The University of Iowa University of Iowa

Today in Music History: The Day the Music Died

Devastation from an Iowan cornfield ruptured America 64 years ago today. On February 3, 1959, rising artists Buddy Holly, Richie Valens, J.P. Richardson and their pilot died in a plane crash outside of Clear Lake, Iowa. This disaster, which took place in the middle of their tour, stunned fans around the nation.

Buddy Holly was in a tough spot. His manager had stolen from him, and after the break-up of his band, The Crickets, he needed money to support his pregnant wife and move to New York. To raise funds, Holly set off on the “Winter Dance Tour” with his band of Waylon Jennings, Tommy Allsup, and Carl Brunch, performing in venues throughout the Midwest.

Credit: Claire Mogren

They played with Richie Valens and J.P. “Big Bopper” Richardson. The tour bus had frequent heating issues over the course of the tour. Around Green Bay, Wisconsin, the group was downgraded to a decommissioned school bus. Frostbite, fever, and colds fostered during their long treks from ballroom to ballroom. Sporadic touring locations from the management company caused the musicians to dub it “the tour from hell”. Most of the driving was on snowed over two-laned country roads. The highway system wouldn’t be implemented until nearly a decade later.  
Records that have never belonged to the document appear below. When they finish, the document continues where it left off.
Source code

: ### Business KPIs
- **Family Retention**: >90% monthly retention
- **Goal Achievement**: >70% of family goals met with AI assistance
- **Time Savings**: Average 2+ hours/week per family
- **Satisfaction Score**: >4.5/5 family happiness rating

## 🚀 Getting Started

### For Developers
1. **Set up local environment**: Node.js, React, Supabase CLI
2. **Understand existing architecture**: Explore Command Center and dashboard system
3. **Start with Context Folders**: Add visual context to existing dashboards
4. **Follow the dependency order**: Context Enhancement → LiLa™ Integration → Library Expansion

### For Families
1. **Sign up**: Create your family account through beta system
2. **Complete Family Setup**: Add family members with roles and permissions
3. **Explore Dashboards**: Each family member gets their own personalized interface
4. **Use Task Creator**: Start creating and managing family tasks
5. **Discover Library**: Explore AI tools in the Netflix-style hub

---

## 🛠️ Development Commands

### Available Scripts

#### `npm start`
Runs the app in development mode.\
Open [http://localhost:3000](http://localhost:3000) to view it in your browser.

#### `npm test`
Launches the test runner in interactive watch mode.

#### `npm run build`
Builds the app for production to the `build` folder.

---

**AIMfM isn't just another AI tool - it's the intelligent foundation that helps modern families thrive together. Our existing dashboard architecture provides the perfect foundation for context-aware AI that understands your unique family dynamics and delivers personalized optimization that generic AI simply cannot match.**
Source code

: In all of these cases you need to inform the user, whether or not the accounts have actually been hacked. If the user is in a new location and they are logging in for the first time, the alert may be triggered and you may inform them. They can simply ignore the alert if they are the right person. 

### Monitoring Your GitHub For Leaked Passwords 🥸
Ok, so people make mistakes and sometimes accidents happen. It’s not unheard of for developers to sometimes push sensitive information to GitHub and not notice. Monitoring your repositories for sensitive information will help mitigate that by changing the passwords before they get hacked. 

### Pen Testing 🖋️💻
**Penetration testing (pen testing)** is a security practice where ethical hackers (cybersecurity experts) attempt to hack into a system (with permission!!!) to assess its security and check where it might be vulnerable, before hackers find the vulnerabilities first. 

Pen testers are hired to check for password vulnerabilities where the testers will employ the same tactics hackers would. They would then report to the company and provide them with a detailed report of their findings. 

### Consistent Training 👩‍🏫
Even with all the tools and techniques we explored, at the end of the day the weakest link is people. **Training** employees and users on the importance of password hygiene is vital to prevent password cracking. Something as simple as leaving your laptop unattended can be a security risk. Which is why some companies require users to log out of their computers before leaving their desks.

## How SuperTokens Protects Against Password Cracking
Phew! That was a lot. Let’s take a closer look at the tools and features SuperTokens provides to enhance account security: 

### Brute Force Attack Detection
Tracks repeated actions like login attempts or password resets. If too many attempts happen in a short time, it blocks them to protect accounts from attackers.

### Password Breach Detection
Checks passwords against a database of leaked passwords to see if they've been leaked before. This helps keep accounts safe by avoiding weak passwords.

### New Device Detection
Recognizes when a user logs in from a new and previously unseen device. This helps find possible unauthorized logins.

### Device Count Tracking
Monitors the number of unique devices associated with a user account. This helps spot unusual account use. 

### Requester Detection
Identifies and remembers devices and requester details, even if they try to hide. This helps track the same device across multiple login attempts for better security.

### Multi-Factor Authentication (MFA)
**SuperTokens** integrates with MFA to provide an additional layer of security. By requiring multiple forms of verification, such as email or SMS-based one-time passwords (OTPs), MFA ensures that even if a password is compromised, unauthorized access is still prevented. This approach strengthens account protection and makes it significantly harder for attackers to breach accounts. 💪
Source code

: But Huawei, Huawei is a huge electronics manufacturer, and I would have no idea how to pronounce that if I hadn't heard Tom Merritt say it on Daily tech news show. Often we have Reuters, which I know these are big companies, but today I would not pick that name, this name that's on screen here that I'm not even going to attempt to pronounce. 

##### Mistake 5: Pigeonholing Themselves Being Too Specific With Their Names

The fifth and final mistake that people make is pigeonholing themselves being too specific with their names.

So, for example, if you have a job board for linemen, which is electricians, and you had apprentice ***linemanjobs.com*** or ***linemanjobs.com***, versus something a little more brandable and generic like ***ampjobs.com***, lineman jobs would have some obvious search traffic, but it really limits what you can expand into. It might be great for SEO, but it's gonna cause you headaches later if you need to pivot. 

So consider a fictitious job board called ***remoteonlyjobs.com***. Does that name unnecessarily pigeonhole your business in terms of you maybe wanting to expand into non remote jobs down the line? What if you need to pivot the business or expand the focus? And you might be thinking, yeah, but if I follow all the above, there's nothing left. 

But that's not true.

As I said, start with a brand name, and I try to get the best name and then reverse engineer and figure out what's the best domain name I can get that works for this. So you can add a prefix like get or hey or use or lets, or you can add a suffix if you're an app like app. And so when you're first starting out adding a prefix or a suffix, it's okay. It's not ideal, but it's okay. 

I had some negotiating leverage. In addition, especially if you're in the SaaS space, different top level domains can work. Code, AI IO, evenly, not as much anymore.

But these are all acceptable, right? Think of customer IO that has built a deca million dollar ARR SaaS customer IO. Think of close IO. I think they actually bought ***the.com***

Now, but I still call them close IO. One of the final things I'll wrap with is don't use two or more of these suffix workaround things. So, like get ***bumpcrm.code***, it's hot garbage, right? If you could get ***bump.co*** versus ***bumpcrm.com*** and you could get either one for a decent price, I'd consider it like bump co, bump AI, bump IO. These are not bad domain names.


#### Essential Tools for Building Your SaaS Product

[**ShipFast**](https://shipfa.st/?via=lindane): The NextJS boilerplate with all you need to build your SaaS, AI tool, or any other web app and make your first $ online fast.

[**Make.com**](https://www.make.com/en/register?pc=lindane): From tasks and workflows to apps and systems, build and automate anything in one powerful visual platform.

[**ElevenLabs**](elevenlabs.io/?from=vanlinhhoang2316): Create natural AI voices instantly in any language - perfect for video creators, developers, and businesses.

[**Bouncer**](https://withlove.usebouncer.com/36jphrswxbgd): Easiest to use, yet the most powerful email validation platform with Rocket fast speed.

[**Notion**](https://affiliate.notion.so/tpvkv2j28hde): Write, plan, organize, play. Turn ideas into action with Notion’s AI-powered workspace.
Tour managers informed the weathered group that they had to play at the Surf Ballroom the night of February 2nd. Tired of the tour bus conditions, Buddy Holly, Waylon Jennings, and Tommy Allsup decided to fly to Fargo, North Dakota. They would meet with the other performers and drive to their nearby concert in Moorhead, Minnesota. Jennings switched with Richardson due to an illness caused by the tour bus, while Allsup lost his seat to Valens over a coin toss. Buddy Holly, Richie Valens, and J.P. “Big Bopper” Richardson prepared for their first relaxing transport of the tour.

Promotional poster sent to venues.
Promotional tour poster sent to venues.

Snowfall caused inclement weather for the region. Outside of Clear Lake, the owner of the Mason City Airport assigned 21-year-old pilot Roger Peterson to charter them, a “man who built his life around flying” (Jerry Dwyer, Aircraft Accident Report). At approximately 12:55 a.m., the plane took off. The Air Traffic control quickly lost its blinking headlight after it rapidly descended into the deep winter. Attempts to contact the plane failed. Around 9 a.m. the next morning, investigative teams found the wreckage in a field mere miles from the airport. There were no survivors. Four young men had lost their lives to an ill-fated flight. Even if they had made it out of Iowa, the after-accident report details that more intense inclement weather would have occurred. This information was not relayed to the pilot.

Heartbroken fans mourned the loss of these bright young men. They were on the cusp of greatness. Surviving tour members honored their legacy. Waylon Jennings, a bassist on Holly’s tour, became a Billboard-favorite and a major influence on the Outlaw Country genre in the ensuing decades. He referenced the tragedy on “Long Time Ago”, a song from his 1978 album I’ve Always Been Crazy”. “Don’t ask me who I gave my seat to on that plane, I think you already know, I told you a long time ago.”

Don McLean put an apt name to this tragedy in his paramount song “American Pie”. The song deals with America’s disillusionment surrounding the tragedy, and the artists who built upon the foundation left in their wake. McLean remembers that “something touched me deep inside / the day the music died.” While rock music endures to this day, its innocence was lost that cold night in Iowa.